=== Begin Enclosure ===

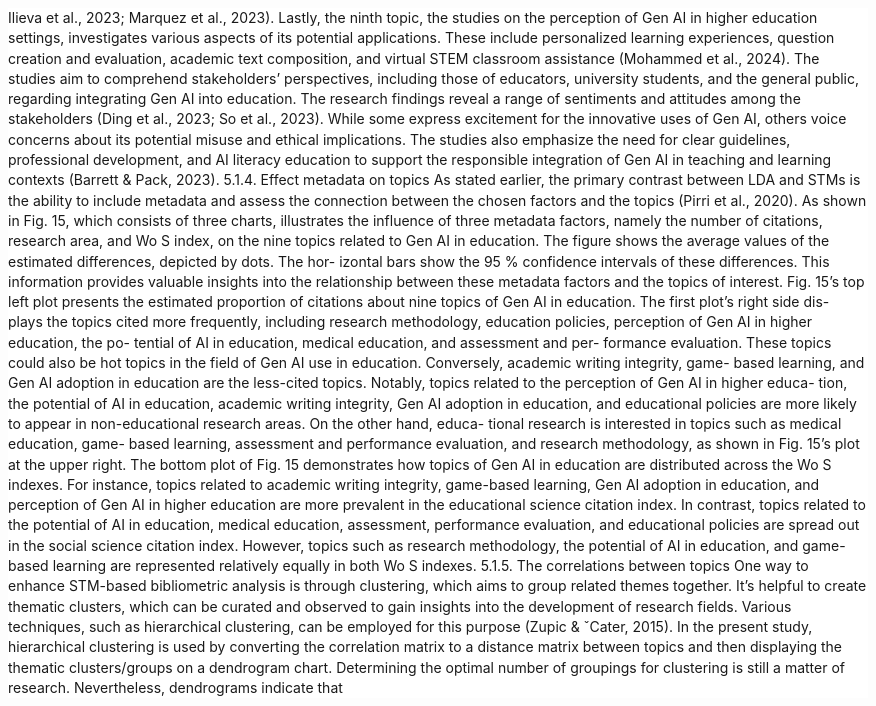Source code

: Ilieva et al., 2023; Marquez et al., 2023).
Lastly, the ninth topic, the studies on the perception of Gen AI in 
higher education settings, investigates various aspects of its potential 
applications. These include personalized learning experiences, question 
creation and evaluation, academic text composition, and virtual STEM 
classroom assistance (Mohammed et al., 2024). The studies aim to 
comprehend stakeholders’ perspectives, including those of educators, 
university students, and the general public, regarding integrating Gen AI 
into education. The research findings reveal a range of sentiments and 
attitudes among the stakeholders (Ding et al., 2023; So et al., 2023). 
While some express excitement for the innovative uses of Gen AI, others 
voice concerns about its potential misuse and ethical implications. The 
studies also emphasize the need for clear guidelines, professional 
development, and AI literacy education to support the responsible 
integration of Gen AI in teaching and learning contexts (Barrett & Pack, 
2023).
5.1.4. Effect metadata on topics
As stated earlier, the primary contrast between LDA and STMs is the 
ability to include metadata and assess the connection between the 
chosen factors and the topics (Pirri et al., 2020). As shown in Fig. 15, 
which consists of three charts, illustrates the influence of three metadata 
factors, namely the number of citations, research area, and Wo S index, 
on the nine topics related to Gen AI in education. The figure shows the 
average values of the estimated differences, depicted by dots. The hor-
izontal bars show the 95 % confidence intervals of these differences. This 
information provides valuable insights into the relationship between 
these metadata factors and the topics of interest.
Fig. 15’s top left plot presents the estimated proportion of citations 
about nine topics of Gen AI in education. The first plot’s right side dis-
plays the topics cited more frequently, including research methodology, 
education policies, perception of Gen AI in higher education, the po-
tential of AI in education, medical education, and assessment and per-
formance evaluation. These topics could also be hot topics in the field of 
Gen AI use in education. Conversely, academic writing integrity, game- 
based learning, and Gen AI adoption in education are the less-cited 
topics.
Notably, topics related to the perception of Gen AI in higher educa-
tion, the potential of AI in education, academic writing integrity, Gen AI 
adoption in education, and educational policies are more likely to 
appear in non-educational research areas. On the other hand, educa-
tional research is interested in topics such as medical education, game- 
based learning, assessment and performance evaluation, and research 
methodology, as shown in Fig. 15’s plot at the upper right.
The bottom plot of Fig. 15 demonstrates how topics of Gen AI in 
education are distributed across the Wo S indexes. For instance, topics 
related to academic writing integrity, game-based learning, Gen AI 
adoption in education, and perception of Gen AI in higher education are 
more prevalent in the educational science citation index. In contrast, 
topics related to the potential of AI in education, medical education, 
assessment, performance evaluation, and educational policies are spread 
out in the social science citation index. However, topics such as research 
methodology, the potential of AI in education, and game-based learning 
are represented relatively equally in both Wo S indexes.
5.1.5. The correlations between topics
One way to enhance STM-based bibliometric analysis is through 
clustering, which aims to group related themes together. It’s helpful to 
create thematic clusters, which can be curated and observed to gain 
insights into the development of research fields. Various techniques, 
such as hierarchical clustering, can be employed for this purpose (Zupic 
& ˇCater, 2015). In the present study, hierarchical clustering is used by 
converting the correlation matrix to a distance matrix between topics 
and then displaying the thematic clusters/groups on a dendrogram 
chart. Determining the optimal number of groupings for clustering is 
still a matter of research. Nevertheless, dendrograms indicate that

=== End Enclosure ===

WHAT YOU ARE ASKED TO DO: Retype only the stretch of lines above starting at the one with "higher education settings, investigates" and stopping at the one with "5.1.4. Effect metadata on topics", exactly as written, with both kept.

RESULT FOR THIS EXERCISE:
higher education settings, investigates various aspects of its potential 
applications. These include personalized learning experiences, question 
creation and evaluation, academic text composition, and virtual STEM 
classroom assistance (Mohammed et al., 2024). The studies aim to 
comprehend stakeholders’ perspectives, including those of educators, 
university students, and the general public, regarding integrating Gen AI 
into education. The research findings reveal a range of sentiments and 
attitudes among the stakeholders (Ding et al., 2023; So et al., 2023). 
While some express excitement for the innovative uses of Gen AI, others 
voice concerns about its potential misuse and ethical implications. The 
studies also emphasize the need for clear guidelines, professional 
development, and AI literacy education to support the responsible 
integration of Gen AI in teaching and learning contexts (Barrett & Pack, 
2023).
5.1.4. Effect metadata on topics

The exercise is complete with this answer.